Excerpted records Block Start
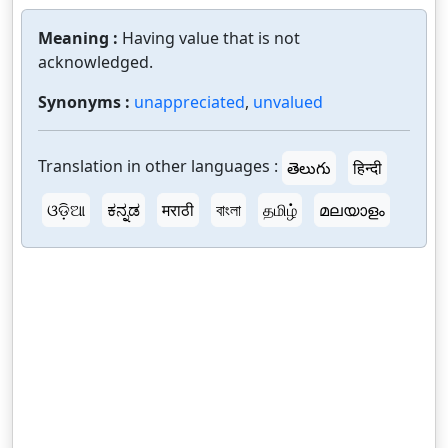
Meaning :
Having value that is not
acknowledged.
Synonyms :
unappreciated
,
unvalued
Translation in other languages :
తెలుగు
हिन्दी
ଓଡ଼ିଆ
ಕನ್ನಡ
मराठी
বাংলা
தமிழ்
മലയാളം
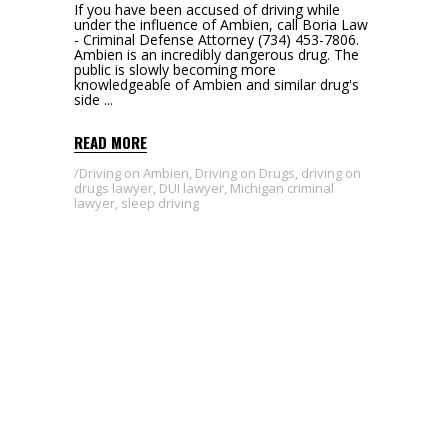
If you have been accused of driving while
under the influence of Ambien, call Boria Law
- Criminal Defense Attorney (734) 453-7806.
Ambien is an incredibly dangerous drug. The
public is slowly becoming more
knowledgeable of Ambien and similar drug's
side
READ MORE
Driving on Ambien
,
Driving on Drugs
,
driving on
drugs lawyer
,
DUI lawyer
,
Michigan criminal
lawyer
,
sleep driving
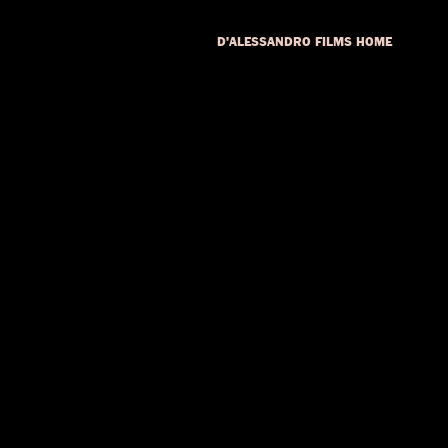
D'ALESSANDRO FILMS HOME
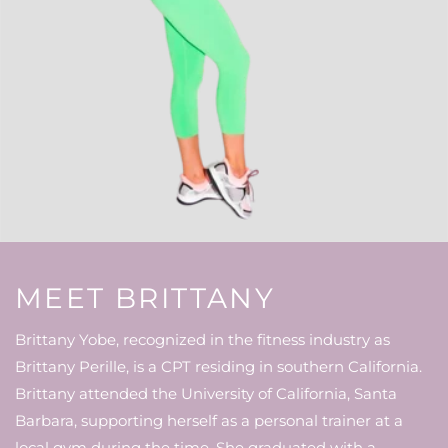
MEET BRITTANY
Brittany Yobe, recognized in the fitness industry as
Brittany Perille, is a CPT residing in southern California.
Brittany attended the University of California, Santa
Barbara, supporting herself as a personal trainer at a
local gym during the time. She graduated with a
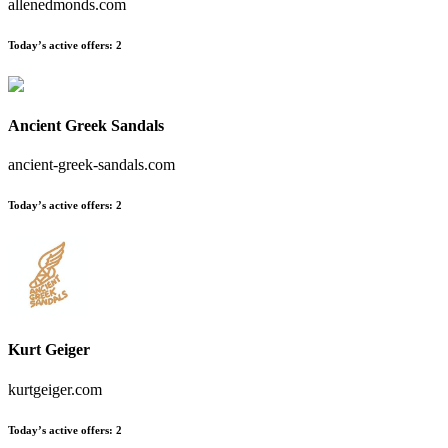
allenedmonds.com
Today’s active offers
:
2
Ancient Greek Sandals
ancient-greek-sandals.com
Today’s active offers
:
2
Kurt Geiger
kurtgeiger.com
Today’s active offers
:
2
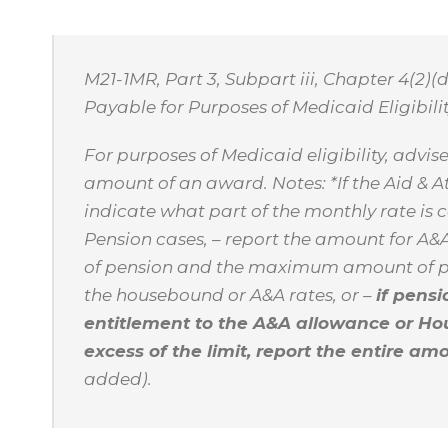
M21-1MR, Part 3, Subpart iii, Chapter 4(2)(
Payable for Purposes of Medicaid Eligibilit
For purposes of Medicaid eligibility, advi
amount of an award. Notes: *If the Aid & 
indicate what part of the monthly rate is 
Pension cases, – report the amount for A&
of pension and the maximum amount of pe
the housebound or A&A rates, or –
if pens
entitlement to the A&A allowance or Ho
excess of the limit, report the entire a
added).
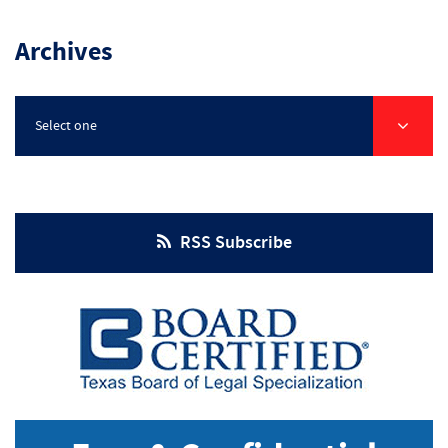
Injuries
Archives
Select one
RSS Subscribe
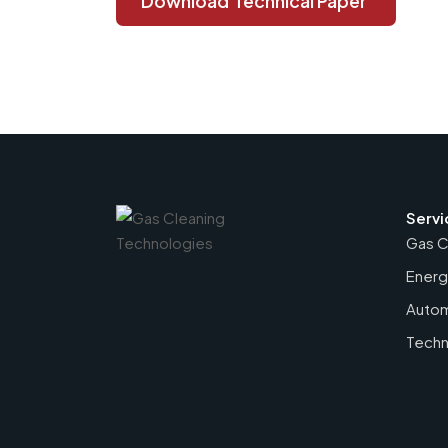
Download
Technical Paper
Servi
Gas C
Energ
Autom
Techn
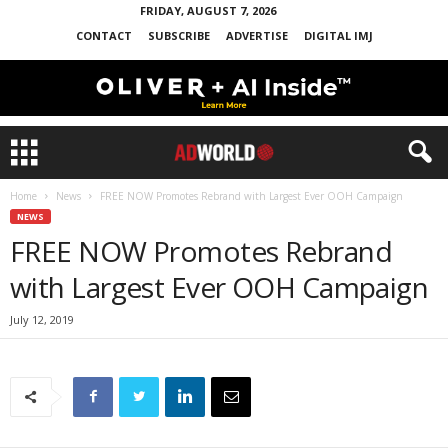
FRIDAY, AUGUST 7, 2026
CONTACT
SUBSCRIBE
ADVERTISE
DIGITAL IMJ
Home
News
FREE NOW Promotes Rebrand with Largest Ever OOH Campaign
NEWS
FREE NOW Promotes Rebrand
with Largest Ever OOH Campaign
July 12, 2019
Excerpted records Block End
Task brief:
Look above for the line with "Barbara, supporting herself"; quote it and every line after it, stopping after the line with "amount of an award. Notes: *If the Aid &", exactly, with nothing added and without pictures.

Response for this exercise:
Barbara, supporting herself as a personal trainer at a
local gym during the time. She graduated with a
allenedmonds.com
Today’s active offers
:
2
Ancient Greek Sandals
ancient-greek-sandals.com
Today’s active offers
:
2
Kurt Geiger
kurtgeiger.com
Today’s active offers
:
2
M21-1MR, Part 3, Subpart iii, Chapter 4(2)(
Payable for Purposes of Medicaid Eligibilit
For purposes of Medicaid eligibility, advi
amount of an award. Notes: *If the Aid & 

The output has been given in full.